Along those same lines, don’t overlook an isolated thicket where a mature buck might take a doe about to come into estrous. He wants to keep his lady friend to himself, and in his haste to do so, a wise old buck may fail to notice you waiting in the wings on the perimeter.

Finally, take every chance you get to slip off into the deer woods over the next week, emptying your bag of tricks including grunt calls, antler rattling, decoy usage, and the use of bottled scents like Tink’s 69, Code Blue, or Wildlife Research Center’s Special Golden Estrous.

Because the bottom line is that right now, you just never know what might happen in the local deer woods.

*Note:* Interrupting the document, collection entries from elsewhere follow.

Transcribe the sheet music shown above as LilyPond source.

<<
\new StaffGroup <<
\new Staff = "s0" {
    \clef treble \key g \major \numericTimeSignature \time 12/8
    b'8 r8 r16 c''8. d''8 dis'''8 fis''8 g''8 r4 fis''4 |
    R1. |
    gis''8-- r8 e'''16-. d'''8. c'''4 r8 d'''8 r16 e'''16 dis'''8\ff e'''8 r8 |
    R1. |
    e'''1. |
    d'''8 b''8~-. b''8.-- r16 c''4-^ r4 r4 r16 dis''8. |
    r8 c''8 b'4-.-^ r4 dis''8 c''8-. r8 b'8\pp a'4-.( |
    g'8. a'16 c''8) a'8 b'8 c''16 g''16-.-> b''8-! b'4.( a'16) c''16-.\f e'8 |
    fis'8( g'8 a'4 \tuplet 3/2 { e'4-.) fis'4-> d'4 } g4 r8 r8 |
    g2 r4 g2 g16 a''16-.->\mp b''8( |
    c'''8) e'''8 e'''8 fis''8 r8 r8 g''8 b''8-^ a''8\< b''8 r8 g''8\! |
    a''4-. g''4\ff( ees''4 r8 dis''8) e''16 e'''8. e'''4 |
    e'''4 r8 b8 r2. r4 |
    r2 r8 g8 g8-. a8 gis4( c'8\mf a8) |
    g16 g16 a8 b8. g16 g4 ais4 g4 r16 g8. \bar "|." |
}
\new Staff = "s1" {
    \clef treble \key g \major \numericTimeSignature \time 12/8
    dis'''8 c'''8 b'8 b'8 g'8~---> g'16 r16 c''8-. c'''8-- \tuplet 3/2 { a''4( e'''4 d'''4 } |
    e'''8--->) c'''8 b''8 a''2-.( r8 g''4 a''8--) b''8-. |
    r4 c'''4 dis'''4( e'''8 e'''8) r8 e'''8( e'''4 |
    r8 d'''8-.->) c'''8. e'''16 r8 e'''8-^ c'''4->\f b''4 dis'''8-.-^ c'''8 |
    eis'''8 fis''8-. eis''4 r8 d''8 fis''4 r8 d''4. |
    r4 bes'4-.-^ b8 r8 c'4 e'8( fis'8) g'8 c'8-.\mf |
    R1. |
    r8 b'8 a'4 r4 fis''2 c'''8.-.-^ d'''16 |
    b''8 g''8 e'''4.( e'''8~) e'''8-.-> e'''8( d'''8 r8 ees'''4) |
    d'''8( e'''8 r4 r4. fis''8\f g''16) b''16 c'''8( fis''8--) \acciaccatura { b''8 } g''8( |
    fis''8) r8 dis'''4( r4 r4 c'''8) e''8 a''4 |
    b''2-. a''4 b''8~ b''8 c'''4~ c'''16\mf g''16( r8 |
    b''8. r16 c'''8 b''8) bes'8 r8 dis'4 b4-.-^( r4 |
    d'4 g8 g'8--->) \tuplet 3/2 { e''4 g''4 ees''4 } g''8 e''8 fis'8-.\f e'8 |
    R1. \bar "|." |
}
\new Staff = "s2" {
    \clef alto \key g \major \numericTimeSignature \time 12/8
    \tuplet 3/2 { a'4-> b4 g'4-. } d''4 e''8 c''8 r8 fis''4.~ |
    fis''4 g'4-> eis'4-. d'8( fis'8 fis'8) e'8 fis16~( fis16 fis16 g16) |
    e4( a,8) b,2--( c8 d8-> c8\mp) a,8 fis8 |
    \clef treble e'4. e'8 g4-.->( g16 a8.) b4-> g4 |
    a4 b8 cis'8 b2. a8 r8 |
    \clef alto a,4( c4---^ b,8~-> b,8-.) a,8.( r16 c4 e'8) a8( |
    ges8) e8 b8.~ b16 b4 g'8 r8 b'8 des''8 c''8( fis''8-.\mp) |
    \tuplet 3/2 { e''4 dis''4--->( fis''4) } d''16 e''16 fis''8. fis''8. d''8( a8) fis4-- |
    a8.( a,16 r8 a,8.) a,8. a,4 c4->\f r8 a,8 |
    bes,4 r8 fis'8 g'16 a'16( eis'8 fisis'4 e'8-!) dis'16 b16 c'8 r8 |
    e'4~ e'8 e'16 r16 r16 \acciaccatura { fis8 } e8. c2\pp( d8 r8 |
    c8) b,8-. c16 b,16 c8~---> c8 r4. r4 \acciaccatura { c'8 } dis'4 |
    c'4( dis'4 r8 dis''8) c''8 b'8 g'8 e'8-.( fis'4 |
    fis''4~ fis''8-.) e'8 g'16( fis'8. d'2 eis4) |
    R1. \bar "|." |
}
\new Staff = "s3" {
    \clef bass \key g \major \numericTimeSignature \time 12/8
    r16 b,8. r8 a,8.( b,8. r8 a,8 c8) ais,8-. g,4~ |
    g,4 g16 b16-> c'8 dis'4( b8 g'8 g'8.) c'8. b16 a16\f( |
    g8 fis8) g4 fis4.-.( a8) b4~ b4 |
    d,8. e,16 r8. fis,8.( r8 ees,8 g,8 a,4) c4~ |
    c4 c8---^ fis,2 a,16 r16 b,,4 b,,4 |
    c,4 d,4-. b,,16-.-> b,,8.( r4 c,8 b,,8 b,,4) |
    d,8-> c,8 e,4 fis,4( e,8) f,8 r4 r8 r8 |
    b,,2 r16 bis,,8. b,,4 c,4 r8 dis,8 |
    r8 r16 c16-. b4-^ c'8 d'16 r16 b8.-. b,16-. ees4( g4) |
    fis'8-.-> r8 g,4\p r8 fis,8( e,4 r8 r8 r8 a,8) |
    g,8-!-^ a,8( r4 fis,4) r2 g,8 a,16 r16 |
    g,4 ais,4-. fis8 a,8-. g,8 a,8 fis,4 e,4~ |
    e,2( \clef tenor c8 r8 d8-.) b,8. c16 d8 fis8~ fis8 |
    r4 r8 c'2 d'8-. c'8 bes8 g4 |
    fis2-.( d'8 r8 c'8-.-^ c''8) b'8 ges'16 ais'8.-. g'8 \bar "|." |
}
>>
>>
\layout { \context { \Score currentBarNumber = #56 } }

“Yes, you definitely want to pack a lunch and punch the clock,” said Barber. “During the November rut, you want to put as much time as you can in the woods right now because as the old saying goes, you can’t kill one on the couch!”

With all of this in mind, there’s little doubt that over the next seven to 10 days, whitetail hunting will be a lot of fun for hunters here in the Red River Valley.

“Honestly, during the first two weeks of November, there’s never a bad day to be in the woods,” said Barber. “My biggest piece of advice is to know your local deer and when you see it kick off, you know it’s time to be in the stand.

“This is definitely one of those times to pack a sandwich and to sit all day long because you never really know when a trophy deer is going to make an appearance.”

With nothing but love on his mind, just before you settle your sight pin or crosshairs on his boiler-room, trying to remember what the phone number of your taxidermist is.